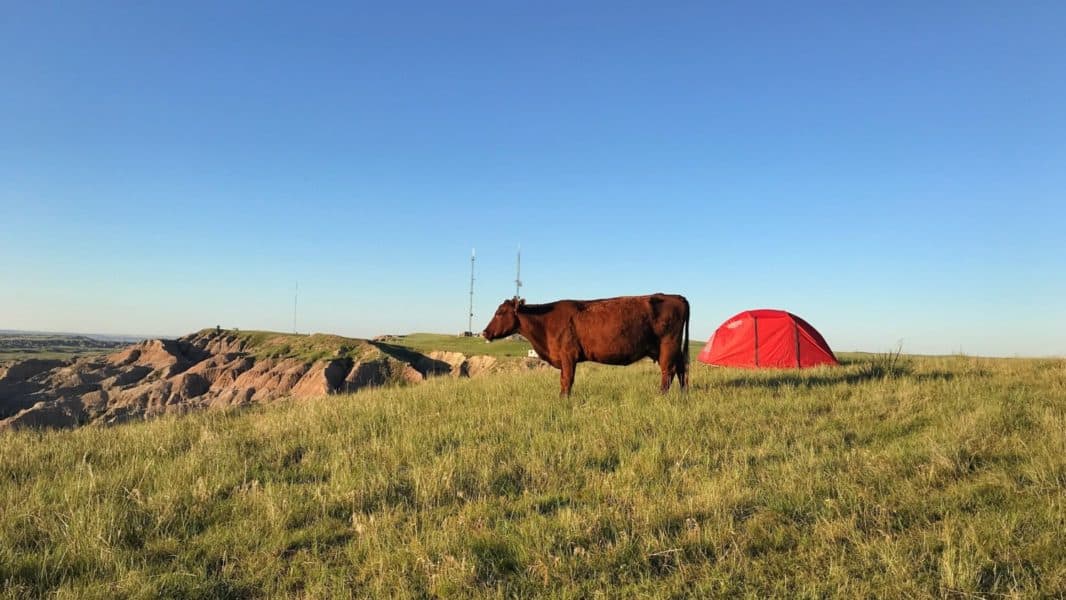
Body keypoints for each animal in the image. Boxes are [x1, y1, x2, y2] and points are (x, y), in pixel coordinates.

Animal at [483, 294, 690, 396]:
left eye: (500, 312)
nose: (485, 332)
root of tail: (674, 296)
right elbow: (563, 380)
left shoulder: (568, 356)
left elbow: (567, 381)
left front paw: (564, 401)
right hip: (668, 348)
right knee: (681, 369)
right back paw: (684, 394)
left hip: (668, 345)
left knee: (668, 371)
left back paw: (661, 396)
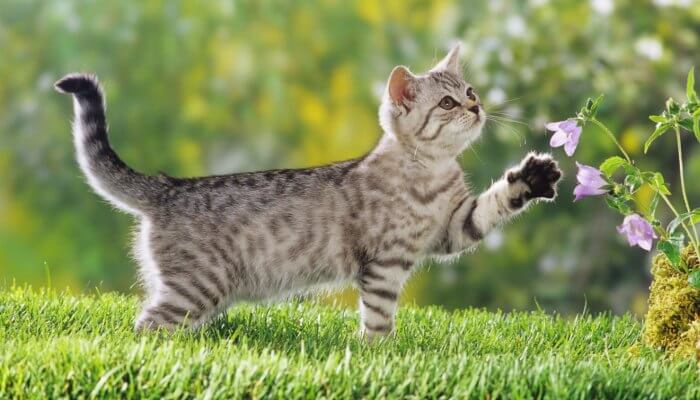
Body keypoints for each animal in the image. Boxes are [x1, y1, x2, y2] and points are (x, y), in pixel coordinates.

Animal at [54, 44, 560, 338]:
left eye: (471, 91)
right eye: (448, 102)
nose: (476, 107)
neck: (430, 174)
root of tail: (167, 187)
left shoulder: (453, 227)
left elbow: (494, 204)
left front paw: (532, 177)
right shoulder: (384, 262)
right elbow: (379, 318)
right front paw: (379, 352)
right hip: (197, 286)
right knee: (145, 328)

__Exercise prompt__
Return the lines above that include the string "shoulder".

__Answer area__
left shoulder: (568, 356)
left shoulder: (453, 227)
right shoulder: (384, 262)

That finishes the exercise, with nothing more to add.